▶ **HOW TO COMPLETE THIS TASK**:
The string "Guitar" appears in some lines of the entries that follow; copy each such line.

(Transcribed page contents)
-=-=-=-=-

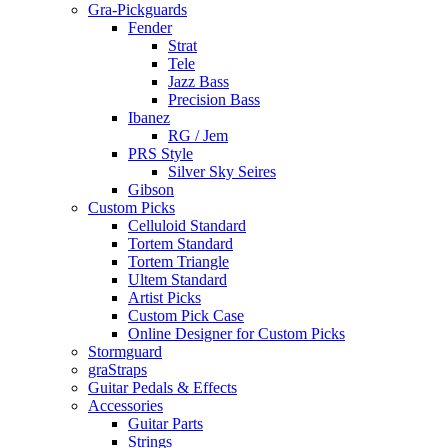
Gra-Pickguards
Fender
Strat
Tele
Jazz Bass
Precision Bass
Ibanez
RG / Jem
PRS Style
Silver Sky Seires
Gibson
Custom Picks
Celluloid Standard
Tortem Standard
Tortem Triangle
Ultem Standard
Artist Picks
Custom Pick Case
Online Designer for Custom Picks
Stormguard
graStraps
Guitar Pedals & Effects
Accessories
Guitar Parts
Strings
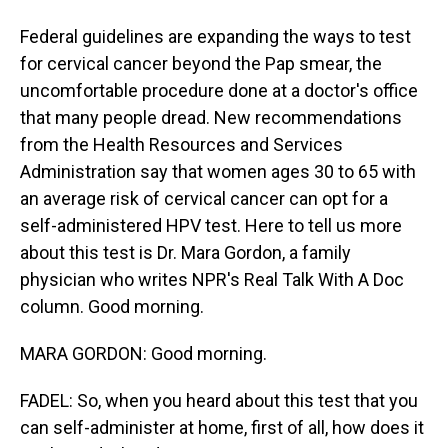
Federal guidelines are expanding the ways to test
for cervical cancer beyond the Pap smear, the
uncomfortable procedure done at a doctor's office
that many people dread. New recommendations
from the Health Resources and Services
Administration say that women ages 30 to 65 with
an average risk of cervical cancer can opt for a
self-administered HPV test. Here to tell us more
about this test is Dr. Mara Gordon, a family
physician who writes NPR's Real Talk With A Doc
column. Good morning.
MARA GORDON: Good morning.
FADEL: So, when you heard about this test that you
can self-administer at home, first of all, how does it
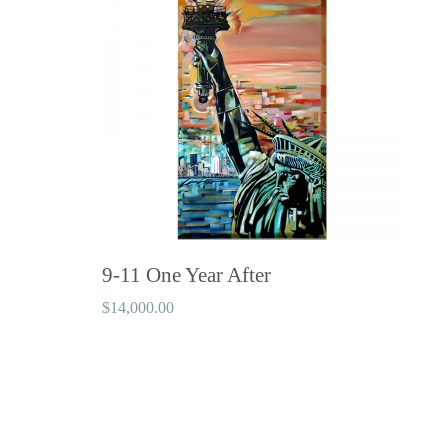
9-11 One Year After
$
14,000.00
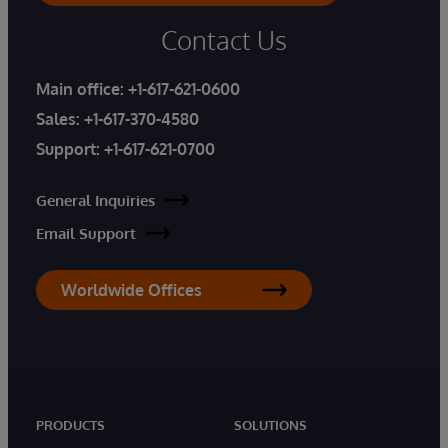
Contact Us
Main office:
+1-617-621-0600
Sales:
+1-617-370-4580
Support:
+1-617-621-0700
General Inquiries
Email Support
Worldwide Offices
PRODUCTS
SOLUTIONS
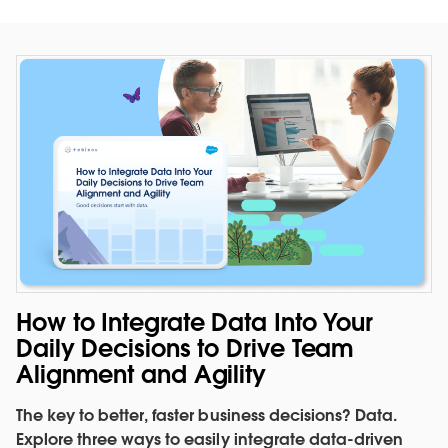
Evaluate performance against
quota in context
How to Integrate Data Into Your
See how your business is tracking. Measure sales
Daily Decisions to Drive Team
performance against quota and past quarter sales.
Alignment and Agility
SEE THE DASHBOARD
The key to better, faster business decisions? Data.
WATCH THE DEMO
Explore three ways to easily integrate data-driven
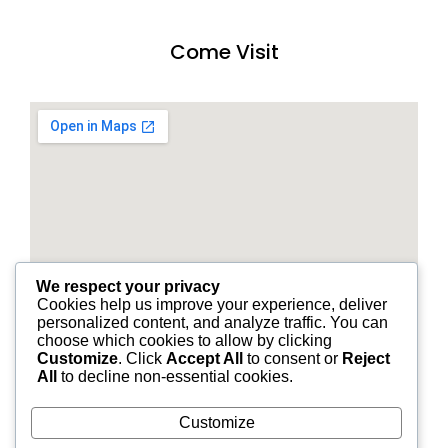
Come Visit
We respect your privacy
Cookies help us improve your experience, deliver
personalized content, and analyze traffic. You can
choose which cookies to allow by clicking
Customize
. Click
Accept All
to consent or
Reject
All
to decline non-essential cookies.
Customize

-=-=-=-=-

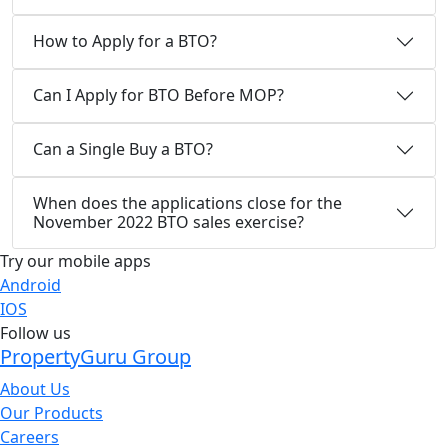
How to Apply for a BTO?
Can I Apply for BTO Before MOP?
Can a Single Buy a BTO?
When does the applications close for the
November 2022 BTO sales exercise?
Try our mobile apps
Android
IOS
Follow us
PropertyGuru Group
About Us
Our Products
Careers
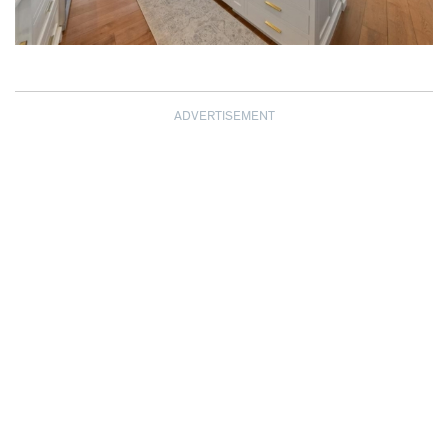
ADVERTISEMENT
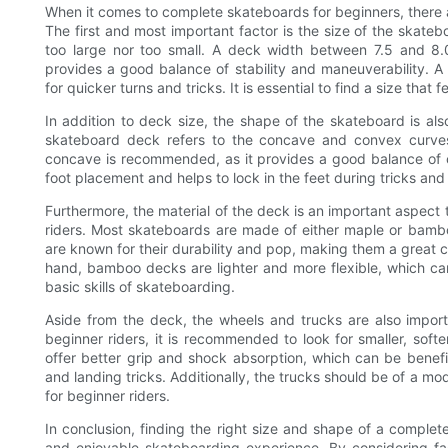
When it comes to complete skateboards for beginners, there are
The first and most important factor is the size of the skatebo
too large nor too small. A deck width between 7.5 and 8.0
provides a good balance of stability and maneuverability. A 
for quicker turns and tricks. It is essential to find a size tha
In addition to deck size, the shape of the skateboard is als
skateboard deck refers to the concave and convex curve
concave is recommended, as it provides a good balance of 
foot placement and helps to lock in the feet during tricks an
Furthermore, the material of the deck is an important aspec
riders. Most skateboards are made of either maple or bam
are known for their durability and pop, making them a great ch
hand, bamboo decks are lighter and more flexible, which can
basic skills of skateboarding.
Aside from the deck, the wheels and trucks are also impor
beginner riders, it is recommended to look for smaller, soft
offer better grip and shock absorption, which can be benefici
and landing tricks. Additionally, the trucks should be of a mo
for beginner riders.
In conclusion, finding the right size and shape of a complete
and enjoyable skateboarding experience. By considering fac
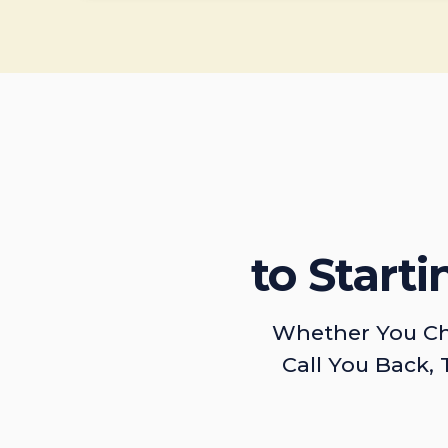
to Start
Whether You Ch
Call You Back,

-=-=-=-=-

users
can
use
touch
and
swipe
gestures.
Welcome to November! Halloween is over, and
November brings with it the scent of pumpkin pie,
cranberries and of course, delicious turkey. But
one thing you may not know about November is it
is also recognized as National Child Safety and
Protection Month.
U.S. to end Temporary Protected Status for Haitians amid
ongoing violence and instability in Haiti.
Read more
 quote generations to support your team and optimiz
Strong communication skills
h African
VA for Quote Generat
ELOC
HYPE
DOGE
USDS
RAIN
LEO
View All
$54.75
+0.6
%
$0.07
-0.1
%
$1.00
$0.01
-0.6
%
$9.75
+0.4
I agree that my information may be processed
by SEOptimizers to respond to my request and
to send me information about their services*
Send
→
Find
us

-=-=-=-=-

▶ **TASK SOLUTION**:
Guitar Pedals & Effects
Guitar Parts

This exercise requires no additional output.